The Royal Commission is constituted by a lawyer, and assisted by lawyers, instructed by other lawyers. It is not surprising that it has focused on why neither the initial legal advice (“a debt amount derived from annual smoothing or smoothing over a defined period of time may not be derived consistently with the legislative framework”), nor the subsequent draft Clayton Utz advice which reached the same conclusion, was heeded.

This is an important question, but with all due respect to the Commission, it is not the most important question.

The most important question is how a savings proposal so completely outside the policy framework was allowed to proceed by the DHS and DSS secretaries and senior executives. All of them ought to have understood that eligibility for social security payments is based on fortnightly income. Even if they had received advice that it was technically legal to use an average fortnightly income derived from annual income in re-assessing eligibility, it was still clearly inconsistent with the policy framework set out in the Social Security Act.

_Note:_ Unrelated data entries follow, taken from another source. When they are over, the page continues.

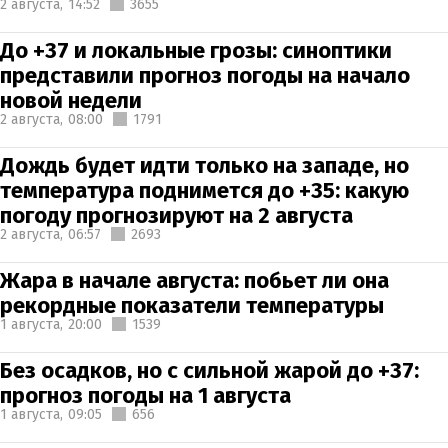
2 августа,
14:52
3655
До +37 и локальные грозы: синоптики
представили прогноз погоды на начало
новой недели
2 августа,
08:00
1791
Дождь будет идти только на западе, но
температура поднимется до +35: какую
погоду прогнозируют на 2 августа
2 августа,
06:57
2693
Жара в начале августа: побьет ли она
рекордные показатели температуры
1 августа,
20:00
1539
Без осадков, но с сильной жарой до +37:
прогноз погоды на 1 августа
1 августа,
09:05
656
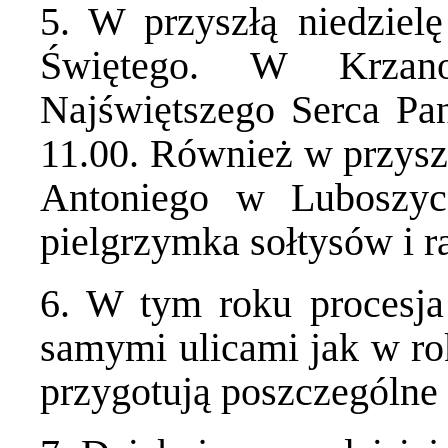
5. W przyszłą niedziel
Świętego. W Krzan
Najświętszego Serca Pa
11.00. Również w przyszł
Antoniego w Luboszy
pielgrzymka sołtysów i r
6. W tym roku procesja
samymi ulicami jak w ro
przygotują poszczególne 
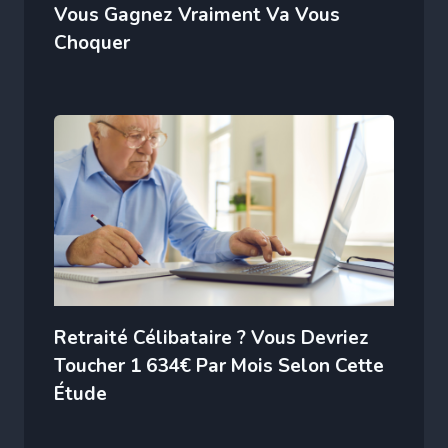
Vous Gagnez Vraiment Va Vous
Choquer
Retraité Célibataire ? Vous Devriez
Toucher 1 634€ Par Mois Selon Cette
Étude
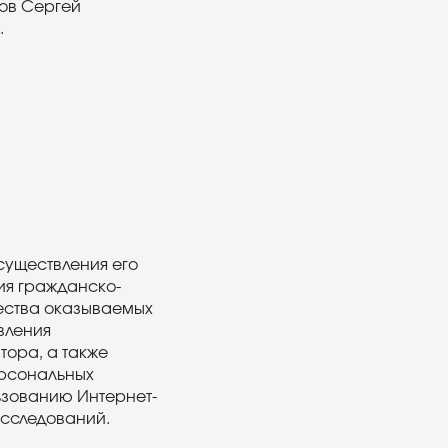
ов Сергей
.
уществления его
ия гражданско-
чества оказываемых
вления
тора, а также
ерсональных
ьзованию Интернет-
исследований.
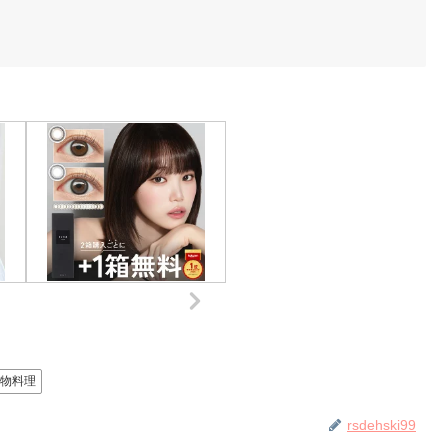
粉物料理
rsdehski99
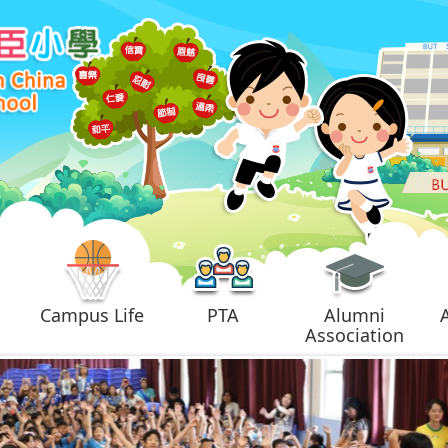
Campus Life
PTA
Alumni
Association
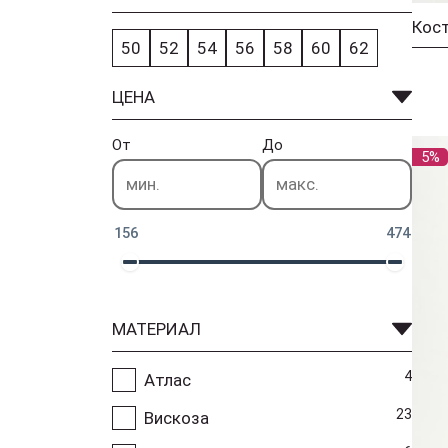
Кос
50
52
54
56
58
60
62
ЦЕНА
От
До
5%
156
474
МАТЕРИАЛ
4
Атлас
23
Вискоза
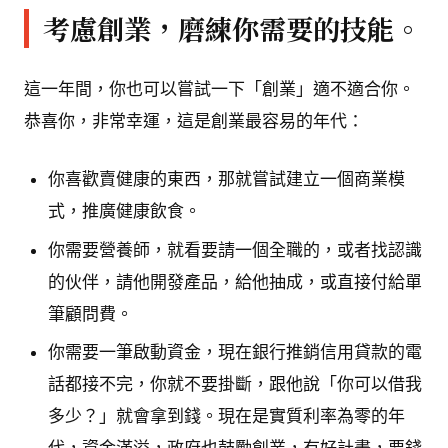
考慮創業，磨練你需要的技能。
這一年間，你也可以嘗試一下「創業」適不適合你。
恭喜你，非常幸運，這是創業最容易的年代：
你喜歡賣健康的東西，那就嘗試建立一個商業模
式，推廣健康飲食。
你需要營養師，就看要請一個全職的，或者找認識
的伙伴，請他開發產品，給他抽成，或直接付給單
筆顧問費。
你需要一筆啟動資金，現在銀行推銷信用貸款的電
話都接不完，你就不要掛斷，跟他說「你可以借我
多少？」就會拿到錢。現在是實質利率為零的年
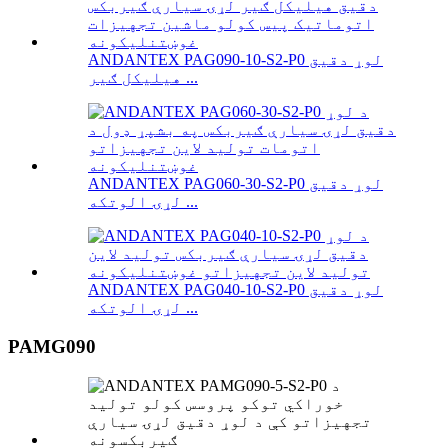
ANDANTEX PAG090-10-S2-P0 لوړ دقیق
هیلیکل ګیر ...
ANDANTEX PAG060-30-S2-P0 لوړ دقیق
لړۍ الوتکه ...
ANDANTEX PAG040-10-S2-P0 لوړ دقیق
لړۍ الوتکه ...
PAMG090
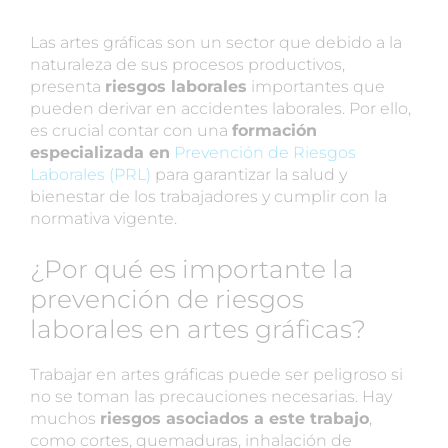
Las artes gráficas son un sector que debido a la
naturaleza de sus procesos productivos,
presenta
riesgos laborales
importantes que
pueden derivar en accidentes laborales. Por ello,
es crucial contar con una
formación
especializada en
Prevención de Riesgos
Laborales (PRL)
para garantizar la salud y
bienestar de los trabajadores y cumplir con la
normativa vigente.
¿Por qué es importante la
prevención de riesgos
laborales en artes gráficas?
Trabajar en artes gráficas puede ser peligroso si
no se toman las precauciones necesarias. Hay
muchos
riesgos asociados a este trabajo
,
como cortes, quemaduras, inhalación de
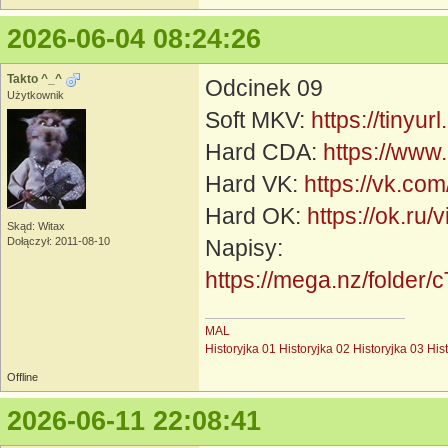
2026-06-04 08:24:26
Takto ^_^
Odcinek 09
Użytkownik
Soft MKV:
https://tinyu
Hard CDA:
https://www
Hard VK:
https://vk.c
Hard OK:
https://ok.r
Skąd: Witax
Dołączył: 2011-08-10
Napisy:
https://mega.nz/fol
MAL
Historyjka 01
Historyjka 02
Historyjka 03
His
Offline
2026-06-11 22:08:41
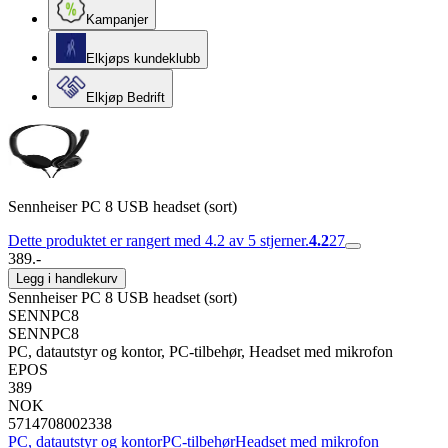
Kampanjer
Elkjøps kundeklubb
Elkjøp Bedrift
Sennheiser PC 8 USB headset (sort)
Dette produktet er rangert med 4.2 av 5 stjerner.
4.2
27
389.-
Legg i handlekurv
Sennheiser PC 8 USB headset (sort)
SENNPC8
SENNPC8
PC, datautstyr og kontor, PC-tilbehør, Headset med mikrofon
EPOS
389
NOK
5714708002338
PC, datautstyr og kontor
PC-tilbehør
Headset med mikrofon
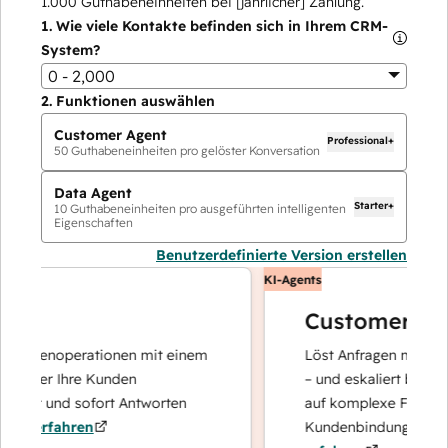
1.000
Guthabeneinheiten bei [jährlicher] Zahlung.
1.
Wie viele Kontakte befinden sich in Ihrem CRM-
System?
0 - 2,000
2.
Funktionen auswählen
Customer Agent
Professional+
50
Guthabeneinheiten pro gelöster Konversation
Data Agent
Starter+
10
Guthabeneinheiten pro ausgeführten intelligenten
Eigenschaften
Benutzerdefinierte Version erstellen
KI-Agents
Customer Agent
Datenoperationen mit einem
Löst Anfragen mit schnelle
 der Ihre Kunden
– und eskaliert bei Bedarf,
ert und sofort Antworten
auf komplexe Fälle und d
 erfahren
Kundenbindung konzentri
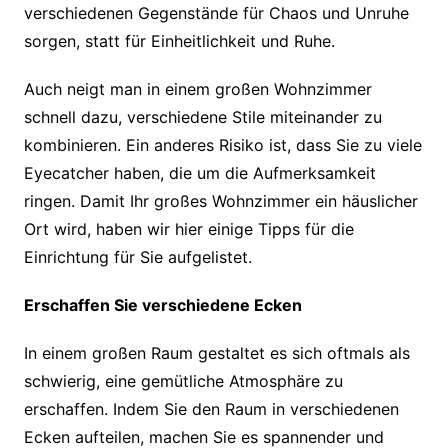
verschiedenen Gegenstände für Chaos und Unruhe
sorgen, statt für Einheitlichkeit und Ruhe.
Auch neigt man in einem großen Wohnzimmer
schnell dazu, verschiedene Stile miteinander zu
kombinieren. Ein anderes Risiko ist, dass Sie zu viele
Eyecatcher haben, die um die Aufmerksamkeit
ringen. Damit Ihr großes Wohnzimmer ein häuslicher
Ort wird, haben wir hier einige Tipps für die
Einrichtung für Sie aufgelistet.
Erschaffen Sie verschiedene Ecken
In einem großen Raum gestaltet es sich oftmals als
schwierig, eine gemütliche Atmosphäre zu
erschaffen. Indem Sie den Raum in verschiedenen
Ecken aufteilen, machen Sie es spannender und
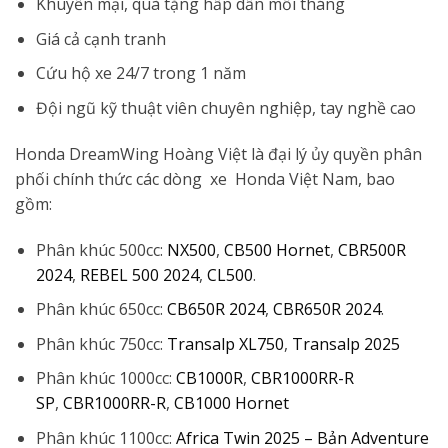
Khuyến mại, quà tặng hấp dẫn mỗi tháng
Giá cả cạnh tranh
Cứu hộ xe 24/7 trong 1 năm
Đội ngũ kỹ thuật viên chuyên nghiệp, tay nghề cao
Honda DreamWing Hoàng Việt là đại lý ủy quyền phân
phối chính thức các dòng xe Honda Việt Nam, bao
gồm:
Phân khúc 500cc:
NX500
,
CB500 Hornet
,
CBR500R
2024
,
REBEL 500 2024
,
CL500
.
Phân khúc 650cc:
CB650R 2024
,
CBR650R 2024
.
Phân khúc 750cc:
Transalp XL750
,
Transalp 2025
Phân khúc 1000cc:
CB1000R
,
CBR1000RR-R
SP
,
CBR1000RR-R
,
CB1000 Hornet
Phân khúc 1100cc:
Africa Twin 2025 – Bản Adventure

Middle ranking staff in DSS were very clear in their views about this. On 7 November 2014 David Mason, an acting director in the Rates and Means Testing Policy Branch, sent an email to Cameron Brown, Director of Payment Integrity and Debt Management, setting out the various policy concerns raised by the income averaging proposal.

In his evidence to the Royal Commission on 3 November this year Mr Brown essentially accepted these concerns, and added that the proposal reminded him of “speculative invoicing”. He went on to say it was probably unethical:

“Well, a lot of the individuals who would end up receiving these notices would be – the onus of proof on what they earned over the period of time, stretching back potentially years, would be a level of proof which they simply would not be able to substantiate. And unemployed people are, almost by definition, they have very vulnerable cohorts within them, and that there would be people who would enter into agreements to repay debts, which they had not incurred in the first place, and I felt that the practice as a result was unethical.”

Yet despite these views Robodebt proceeded. So far the Royal Commission has not heard evidence about how this happened, partly because then DHS Deputy Secretary Malisa Golightly, who signed the ministerial submission initiating the formal policy development process, died last December.

The evidence of other senior DHS and DSS staff has not been very helpful. Ms Campbell has told the Royal Commission that she does not recall very much about the development of the proposal. From the DSS perspective then Deputy Secretary Serena Wilson gave evidence that she thought the proposal had been killed off in early 2015, and did not realise for several years that income averaging was in use. Then DSS secretary Finn Pratt essentially said he relied heavily upon his staff for advice on policy issues.

Whatever the reasons, the fact the proposal proceeded resulted in about half a million people receiving debt notices premised on the fact that their average fortnightly income made them ineligible for benefits – even though average income was irrelevant in determining eligibility.

I cannot recall a more substantial failure of public administration. If Ms Campbell can identify “other significant failures” on the same scale when she resumes her evidence on 5 December, the government may need to establish more Royal Commissions.